Ein kurzer Blick auf die Teilung  der Westbank nach dem Oslo-Abkommen in die Zonen A, B und C zeigt klar, dass die Zone C eine Gebiet ist, das unter voller israelischer Kontrolle bleibt. Diese Vision  der Annexion und Enteignung wurde in die Praxis umgesetzt. Zone C umfasst 59 % der Westbank aber nur 4% der palästinensischen Bevölkerung. Es ist der Teil, auf dem alle jüdischen Siedlungen stehen. Die Unglücklichen, die dort leben, erleben alle Arten von diskriminierenden Gesetzen und Praktiken.

 

Das UN-Office für die Koordinierung der humanitären Angelegenheiten stellt fest, dass 96% der  palästinensischen Anträge für Baugenehmigungen abgewiesen wurden und die wenigen, die genehmigt wurden, sich auf 1% des Gebietes beschränken. Unterernährung ist auch ein Problem bei 28 % der Kinder von Hirtengemeinschaften. Sie sind im Wachstum zurück geblieben ( Food Security and Nutrition Survey of Herding Communities in Zone C)

 

Amnesty International hat berichtet, dass im Jordantal die Quellen  wegen Übernutzung durch die Siedlungen austrocknen, während die israelische Armee die Palästinenser daran hindert, Regenwasser zu sammeln ( Der Tag an dem die Bulldozer kamen, ai, 27.Oktober 2009).
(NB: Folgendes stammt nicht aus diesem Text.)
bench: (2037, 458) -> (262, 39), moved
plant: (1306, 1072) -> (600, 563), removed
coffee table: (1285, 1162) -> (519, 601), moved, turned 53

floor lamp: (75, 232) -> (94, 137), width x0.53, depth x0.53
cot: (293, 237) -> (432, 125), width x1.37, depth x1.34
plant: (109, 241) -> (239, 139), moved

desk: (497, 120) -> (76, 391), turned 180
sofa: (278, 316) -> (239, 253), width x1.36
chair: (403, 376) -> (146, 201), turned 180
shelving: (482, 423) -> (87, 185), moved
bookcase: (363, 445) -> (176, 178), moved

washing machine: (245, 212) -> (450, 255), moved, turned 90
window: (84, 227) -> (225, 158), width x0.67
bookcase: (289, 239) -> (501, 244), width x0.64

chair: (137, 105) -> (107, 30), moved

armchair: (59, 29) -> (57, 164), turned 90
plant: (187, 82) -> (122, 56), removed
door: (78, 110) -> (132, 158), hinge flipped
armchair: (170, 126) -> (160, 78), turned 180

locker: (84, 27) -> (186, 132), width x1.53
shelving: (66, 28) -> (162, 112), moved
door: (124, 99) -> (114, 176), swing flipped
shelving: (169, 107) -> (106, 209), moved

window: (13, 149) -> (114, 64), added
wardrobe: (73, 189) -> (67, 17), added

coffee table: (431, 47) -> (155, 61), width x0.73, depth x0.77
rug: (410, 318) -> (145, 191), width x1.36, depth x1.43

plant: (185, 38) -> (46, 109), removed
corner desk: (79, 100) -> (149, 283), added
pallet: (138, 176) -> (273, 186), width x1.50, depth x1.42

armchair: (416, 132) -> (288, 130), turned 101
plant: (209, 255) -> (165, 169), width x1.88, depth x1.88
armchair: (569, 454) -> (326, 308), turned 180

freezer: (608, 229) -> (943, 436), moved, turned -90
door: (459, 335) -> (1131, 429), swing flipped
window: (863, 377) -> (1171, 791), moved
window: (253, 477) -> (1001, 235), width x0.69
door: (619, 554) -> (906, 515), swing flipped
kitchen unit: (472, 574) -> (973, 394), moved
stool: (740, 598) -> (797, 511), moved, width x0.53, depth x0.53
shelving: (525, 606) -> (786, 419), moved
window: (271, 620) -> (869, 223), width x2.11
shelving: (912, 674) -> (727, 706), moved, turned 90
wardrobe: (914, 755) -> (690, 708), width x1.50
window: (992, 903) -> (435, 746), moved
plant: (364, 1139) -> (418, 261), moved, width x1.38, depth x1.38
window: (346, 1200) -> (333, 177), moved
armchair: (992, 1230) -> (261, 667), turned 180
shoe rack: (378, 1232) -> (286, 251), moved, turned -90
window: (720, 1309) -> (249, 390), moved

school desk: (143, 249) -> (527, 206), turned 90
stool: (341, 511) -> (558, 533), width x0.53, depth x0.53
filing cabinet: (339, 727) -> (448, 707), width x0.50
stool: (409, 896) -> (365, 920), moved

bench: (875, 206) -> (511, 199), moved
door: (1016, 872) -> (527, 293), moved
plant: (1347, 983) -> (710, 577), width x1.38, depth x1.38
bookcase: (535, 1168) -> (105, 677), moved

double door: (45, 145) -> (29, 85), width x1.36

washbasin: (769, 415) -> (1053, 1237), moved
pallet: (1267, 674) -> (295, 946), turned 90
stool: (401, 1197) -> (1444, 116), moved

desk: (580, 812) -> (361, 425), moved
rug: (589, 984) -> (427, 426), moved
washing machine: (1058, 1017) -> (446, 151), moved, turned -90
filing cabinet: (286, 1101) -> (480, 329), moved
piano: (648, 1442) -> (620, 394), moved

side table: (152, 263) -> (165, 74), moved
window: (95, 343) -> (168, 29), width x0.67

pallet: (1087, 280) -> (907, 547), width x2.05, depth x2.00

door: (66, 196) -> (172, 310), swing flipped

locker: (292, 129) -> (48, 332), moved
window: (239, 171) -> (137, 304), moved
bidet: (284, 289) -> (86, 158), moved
Unterdessen  haben ganz in der Nähe dieser bewussten Enteignung und Verarmung die Siedlungen nur für Juden einen  grünen Rasen, ihre Schnellstraßen nur für Juden und ihre subventionierten Häuser.

So erschreckend all dies ist, ist es wichtig, sich daran zu erinnern, dass dies nicht zufällig ist: das ist die  geplante Auferlegung eines kolonialen Apartheidsystems, dessen Ziel die ethnische Säuberung ist. Selbst während  des Höhepunktes des Osloer Friedensprozesses in den 90ern, hat sich die Zahl der Siedler verdoppelt. Kurz gesagt: der jüdische Siedlungsbau ist für die israelische Politik  so zentral, dass es niemals bereit war, diese einzuschränken, auch nicht für den Preis des Friedens.

Doch all dies ist so unnötig. Die Siedlungen sind illegal. Sie verletzen das  Humanitäre Völkerrecht, das internationale Menschenrechtsgesetz., eine Entscheidung von 2004 vom Internationalen Gerichtshof in Den Haag, zahlreiche Resolutionen des UN-Sicherheitsrats, des UN-Menschenrechtsrat und der Vollversammlung und die oft zitierte Roadmap des Quartetts ( US, EU, UN und Russland) .

Doch all dies kann gelöst werden; alles was nötig wäre, ist, dass Israel nach denselben Rechtsnormen wie jeder andere Staat in der Welt  behandelt wird. In diesem Kontext ist es für Netanyahu geradezu lächerlich, die Siedler, die er ermutigt, finanziert und schützt, aufzurufen, Zurückhaltung zu zeigen. Zurückhaltung haben viel mehr die Palästinenser gezeigt, die darauf warten, dass die internationale Gemeinschaft  gegenüber  der grundsätzlichen Verlogenheit Israels aufwacht und  sie dahin bringt, tatsächlich die internationalen  rechtlichen Standards, die sie geschaffen hat, zu erfüllen.

 

Richard Irvine gibt einen Kurs an der Belfaster Queens-Universität mit dem Titel: „Die Schlacht für Palästina“. Es ist die ganze Geschichte des Konfliktes. Irvine hat auch schon freiwillig in den palästinensischen Flüchtlingslagern im Libanon gearbeitet, am Pflanzen von Olivenbäumen und an der Olivenernte in der Westbank teilgenommen.